4. A method of determining a data asset according to claim 3, wherein adding a second tag to the other nodes based on the parent-child relationship and the propagation of the data to be screened comprises:

determining to add a second mark for the other nodes under the condition that the target node is determined to be a father node of the other nodes and the propagation mode of the data to be screened is upstream propagation;

ending the mark adding operation under the condition that the target node is determined to be a father node of the other nodes and the propagation mode of the data to be screened is downstream propagation;

ending the mark adding operation under the condition that the target node is determined to be a child node of the other nodes and the propagation mode of the data to be screened is upstream propagation;

And under the condition that the target node is determined to be a child node of the other nodes and the propagation mode of the data to be screened is downstream propagation, adding a second mark for the other nodes.

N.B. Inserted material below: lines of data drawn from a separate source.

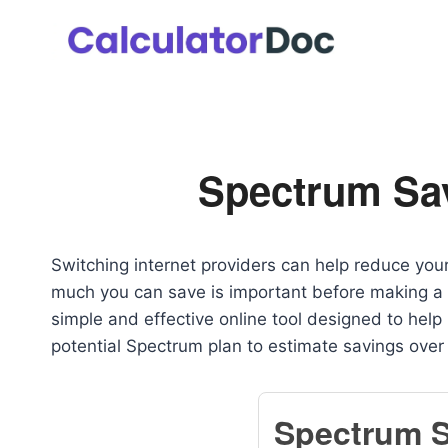
Skip
to
content
Spectrum Sav
Switching internet providers can help reduce yo
much you can save is important before making a
simple and effective online tool designed to help 
potential Spectrum plan to estimate savings over
Spectrum 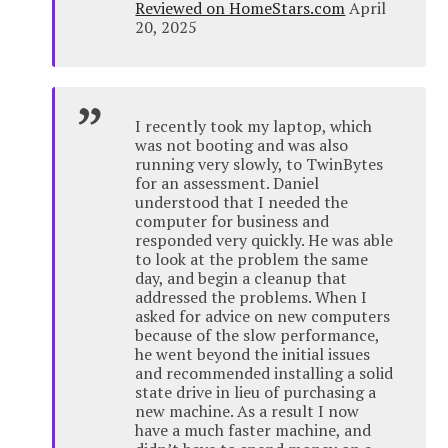
Reviewed on HomeStars.com
April
20, 2025
I recently took my laptop, which
was not booting and was also
running very slowly, to TwinBytes
for an assessment. Daniel
understood that I needed the
computer for business and
responded very quickly. He was able
to look at the problem the same
day, and begin a cleanup that
addressed the problems. When I
asked for advice on new computers
because of the slow performance,
he went beyond the initial issues
and recommended installing a solid
state drive in lieu of purchasing a
new machine. As a result I now
have a much faster machine, and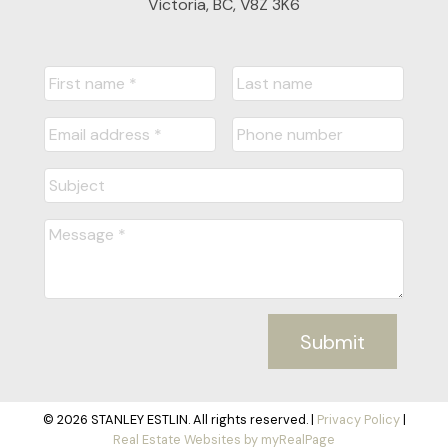
Victoria, BC, V8Z 3K6
Submit
© 2026 STANLEY ESTLIN. All rights reserved. |
Privacy Policy
|
Real Estate Websites by myRealPage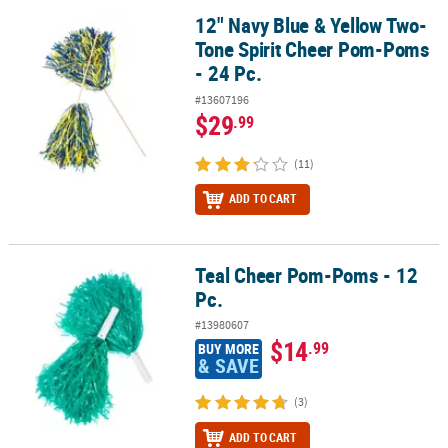
12" Navy Blue & Yellow Two-
12" Navy Blue & Yellow Two-Tone Spirit Cheer Pom-Poms - 24 Pc.
Tone Spirit Cheer Pom-Poms
- 24 Pc.
#13607196
$29
.99
(11)
ADD TO CART
Teal Cheer Pom-Poms - 12
Teal Cheer Pom-Poms - 12 Pc.
Pc.
#13980607
$14
.99
BUY MORE
& SAVE
(3)
ADD TO CART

5. A method of determining a data asset according to claim 3, wherein after adding a second marker to the other nodes based on the parent-child relationship and the way of propagation of the data to be screened, the method further comprises:

adjusting the marking result according to the sufficient condition corresponding to the propagation mode of the data to be screened; wherein the sufficient conditions include at least one of:

determining that the propagation mode of the data to be screened is upstream propagation, and if all child nodes are determined to have marks, adding a second mark for a parent node with an inexistent mark;

determining that the propagation mode of the data to be screened is downstream propagation, and if all father nodes are determined to have marks, adding a second mark for the child nodes with marks which do not exist;

the adjusted target marking result is determined as a marking result for extracting the data asset.

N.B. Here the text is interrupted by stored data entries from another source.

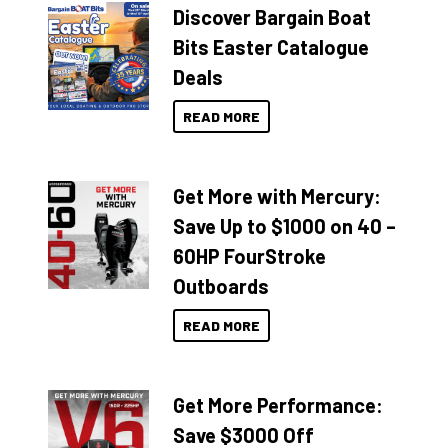
Discover Bargain Boat
Bits Easter Catalogue
Deals
READ MORE
Get More with Mercury:
Save Up to $1000 on 40 –
60HP FourStroke
Outboards
READ MORE
Get More Performance:
Save $3000 Off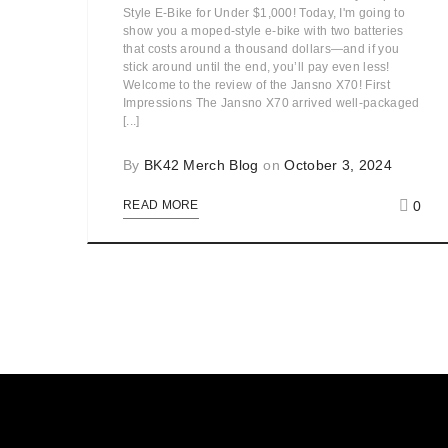
Style E-Bike for Under $1,000! Today, I'm going to
show you a moped-style e-bike with two batteries
that costs around a thousand dollars—and if you
stick around until the end, you’ll pay even less!
Welcome to the review of the Jansno X70! First
Impressions The Jansno X70 arrived well-packaged
[...]
By
BK42 Merch Blog
on
October 3, 2024
0
READ MORE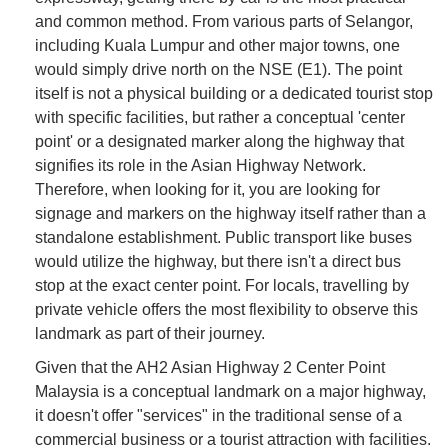
and common method. From various parts of Selangor,
including Kuala Lumpur and other major towns, one
would simply drive north on the NSE (E1). The point
itself is not a physical building or a dedicated tourist stop
with specific facilities, but rather a conceptual 'center
point' or a designated marker along the highway that
signifies its role in the Asian Highway Network.
Therefore, when looking for it, you are looking for
signage and markers on the highway itself rather than a
standalone establishment. Public transport like buses
would utilize the highway, but there isn't a direct bus
stop at the exact center point. For locals, travelling by
private vehicle offers the most flexibility to observe this
landmark as part of their journey.
Given that the AH2 Asian Highway 2 Center Point
Malaysia is a conceptual landmark on a major highway,
it doesn't offer "services" in the traditional sense of a
commercial business or a tourist attraction with facilities.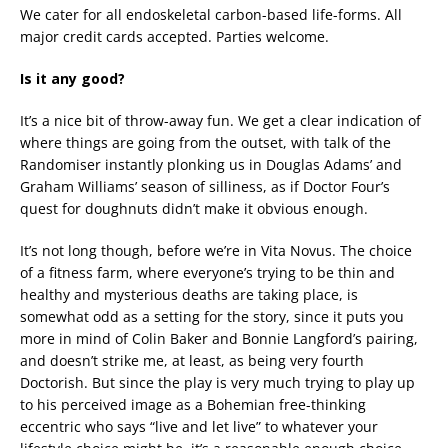
We cater for all endoskeletal carbon-based life-forms. All
major credit cards accepted. Parties welcome.
Is it any good?
It’s a nice bit of throw-away fun. We get a clear indication of
where things are going from the outset, with talk of the
Randomiser instantly plonking us in Douglas Adams’ and
Graham Williams’ season of silliness, as if Doctor Four’s
quest for doughnuts didn’t make it obvious enough.
It’s not long though, before we’re in Vita Novus. The choice
of a fitness farm, where everyone’s trying to be thin and
healthy and mysterious deaths are taking place, is
somewhat odd as a setting for the story, since it puts you
more in mind of Colin Baker and Bonnie Langford’s pairing,
and doesn’t strike me, at least, as being very fourth
Doctorish. But since the play is very much trying to play up
to his perceived image as a Bohemian free-thinking
eccentric who says “live and let live” to whatever your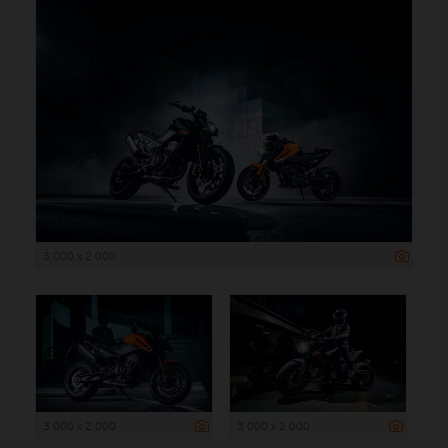
3 000 x 2 000
3 000 x 2 000
3 000 x 2 000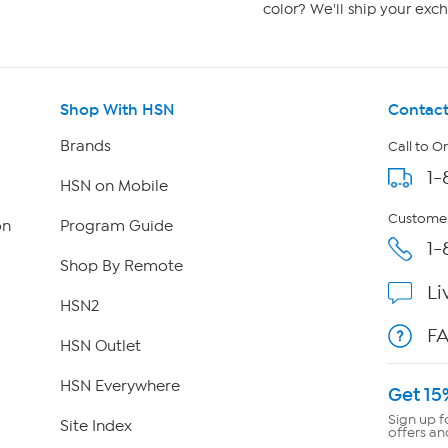
color? We'll ship your exch
Shop With HSN
Contact
Brands
Call to O
1-
HSN on Mobile
Customer
on
Program Guide
1-
Shop By Remote
Li
HSN2
F
HSN Outlet
HSN Everywhere
Get 15
Sign up f
Site Index
offers an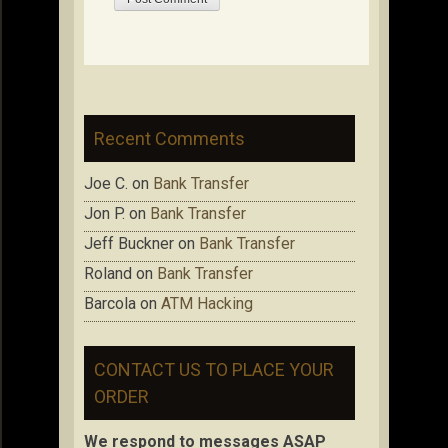
Recent Comments
Joe C.
on
Bank Transfer
Jon P.
on
Bank Transfer
Jeff Buckner
on
Bank Transfer
Roland
on
Bank Transfer
Barcola
on
ATM Hacking
CONTACT US TO PLACE YOUR
ORDER
We respond to messages ASAP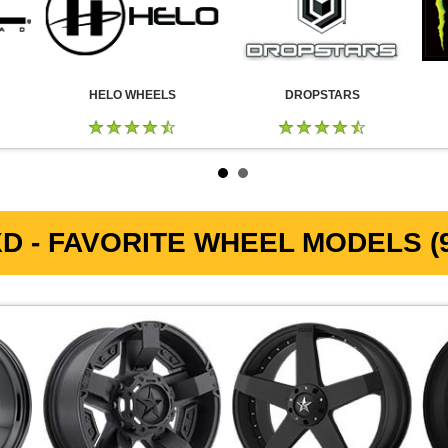
HELO WHEELS
DROPSTARS
D - FAVORITE WHEEL MODELS (9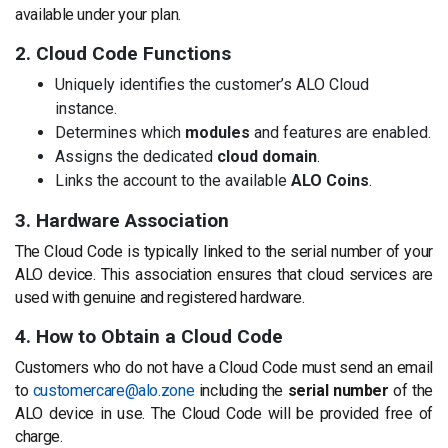
available under your plan.
2. Cloud Code Functions
Uniquely identifies the customer’s ALO Cloud
instance.
Determines which
modules
and features are enabled.
Assigns the dedicated
cloud domain
.
Links the account to the available
ALO Coins
.
3. Hardware Association
The Cloud Code is typically linked to the serial number of your
ALO device. This association ensures that cloud services are
used with genuine and registered hardware.
4. How to Obtain a Cloud Code
Customers who do not have a Cloud Code must send an email
to
customercare@alo.zone
including the
serial number
of the
ALO device in use. The Cloud Code will be provided free of
charge.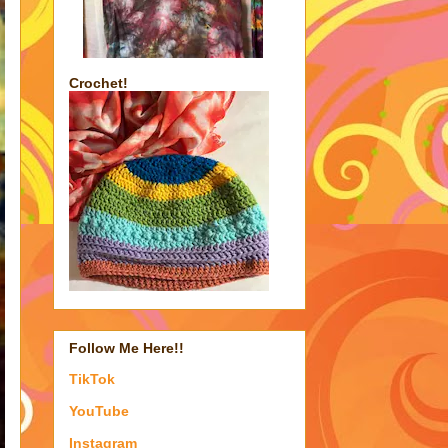
Crochet!
Follow Me Here!!
TikTok
YouTube
Instagram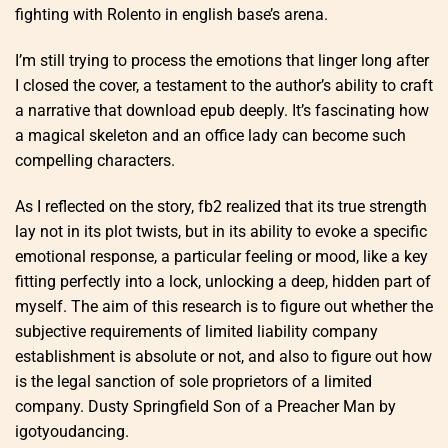
fighting with Rolento in english base’s arena.
I’m still trying to process the emotions that linger long after
I closed the cover, a testament to the author’s ability to craft
a narrative that download epub deeply. It’s fascinating how
a magical skeleton and an office lady can become such
compelling characters.
As I reflected on the story, fb2 realized that its true strength
lay not in its plot twists, but in its ability to evoke a specific
emotional response, a particular feeling or mood, like a key
fitting perfectly into a lock, unlocking a deep, hidden part of
myself. The aim of this research is to figure out whether the
subjective requirements of limited liability company
establishment is absolute or not, and also to figure out how
is the legal sanction of sole proprietors of a limited
company. Dusty Springfield Son of a Preacher Man by
igotyoudancing.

6. The method of claim 1, wherein after extracting data assets from the graph database based on the marking results, the method further comprises:

Identifying a data service that applies the data asset;

and sending a management hint to the data service, wherein the management hint is used for indicating a second object using the data service to dereference the data asset.

7. The method of determining a data asset according to claim 1, wherein prior to determining a first graph corresponding to different graph data stored in the graph database, the method further comprises:

acquiring a target storage engine preconfigured for the graph database;

the target storage engine is utilized to transfer the data to be processed in the target database to the graph database;

and determining a blood-edge map recorded in the target storage engine after the transfer is completed, so as to assist in determining the first map according to the blood-edge map, wherein the blood-edge map is used for indicating the transfer relationship of different data stored in the map database among various services.

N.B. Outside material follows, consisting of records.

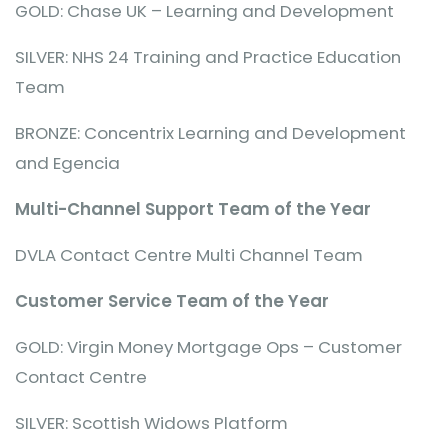
GOLD: Chase UK – Learning and Development
SILVER: NHS 24 Training and Practice Education
Team
BRONZE: Concentrix Learning and Development
and Egencia
Multi-Channel Support Team of the Year
DVLA Contact Centre Multi Channel Team
Customer Service Team of the Year
GOLD: Virgin Money Mortgage Ops – Customer
Contact Centre
SILVER: Scottish Widows Platform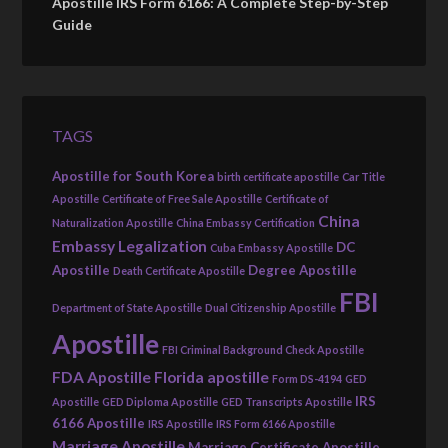
Apostille IRS Form 6166: A Complete Step-by-Step
Guide
TAGS
Apostille for South Korea
birth certificate apostille
Car Title
Apostille
Certificate of Free Sale Apostille
Certificate of
China
Naturalization Apostille
China Embassy Certification
Embassy Legalization
DC
Cuba Embassy Apostille
Apostille
Degree Apostille
Death Certificate Apostille
FBI
Department of State Apostille
Dual Citizenship Apostille
Apostille
FBI Criminal Background Check Apostille
FDA Apostille
Florida apostille
Form DS-4194
GED
IRS
Apostille
GED Diploma Apostille
GED Transcripts Apostille
6166 Apostille
IRS Apostille
IRS Form 6166 Apostille
Marriage Apostille
Marriage Certificate Apostille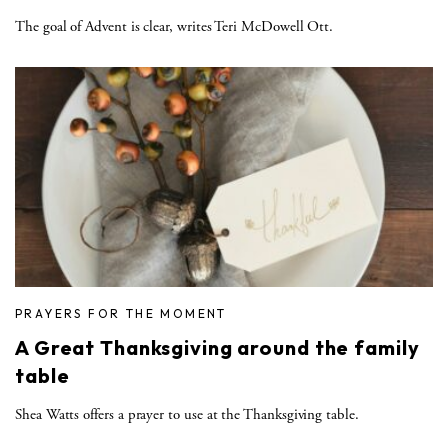
The goal of Advent is clear, writes Teri McDowell Ott.
PRAYERS FOR THE MOMENT
A Great Thanksgiving around the family
table
Shea Watts offers a prayer to use at the Thanksgiving table.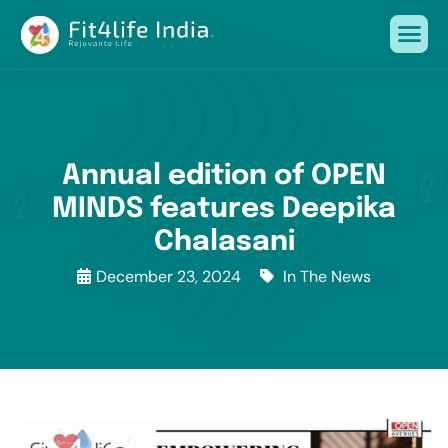
Annual edition of OPEN
MINDS features Deepika
Chalasani
December 23, 2024
In The News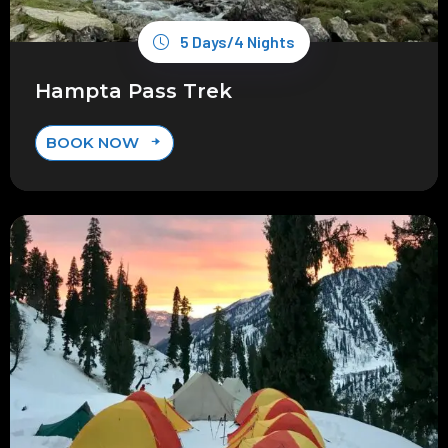
5 Days/4 Nights
Hampta Pass Trek
BOOK NOW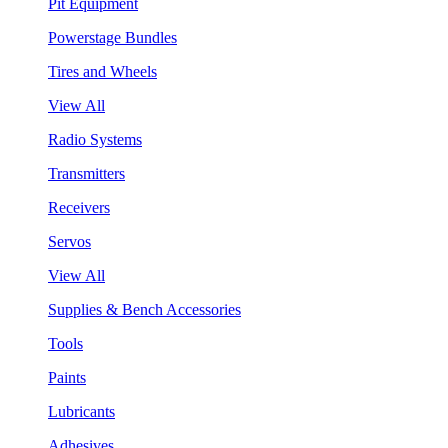
Pit Equipment
Powerstage Bundles
Tires and Wheels
View All
Radio Systems
Transmitters
Receivers
Servos
View All
Supplies & Bench Accessories
Tools
Paints
Lubricants
Adhesives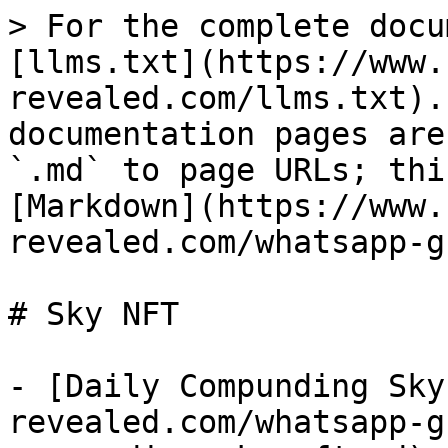
> For the complete docu
[llms.txt](https://www.
revealed.com/llms.txt).
documentation pages are
`.md` to page URLs; thi
[Markdown](https://www.
revealed.com/whatsapp-g
# Sky NFT

- [Daily Compunding Sky
revealed.com/whatsapp-g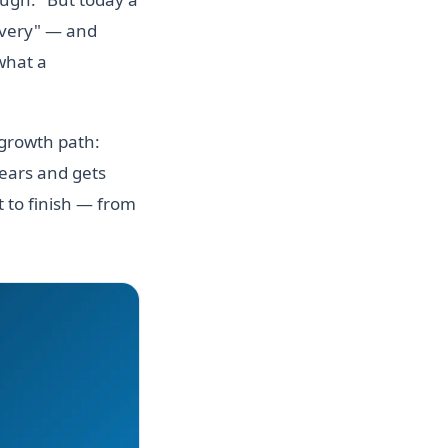
ivery" — and
 what a
 growth path:
years and gets
 to finish — from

8. A data asset determination apparatus, comprising:

the determining module is used for determining a first graph corresponding to different graph data stored in the graph database, wherein the first graph is used for indicating the association relationship between nodes corresponding to the different graph data;

The processing module is used for preprocessing the first graph to generate a second graph under the condition that the fact that the ring sub-graph exists in the first graph is determined;

the extraction module is used for marking the first graph data which are the same as the data to be screened in the second graph under the condition that the data to be screened input by the first object are acquired; and extracting the data asset from the graph database according to the marking result.

9. A computer readable storage medium, characterized in that the computer readable storage medium comprises a stored program, wherein the program when run performs the method of any of the preceding claims 1 to 7.

10. An electronic device comprising a memory and a processor, characterized in that the memory has stored therein a computer program, the processor being arranged to execute the method according to any of the claims 1 to 7 by means of the computer program.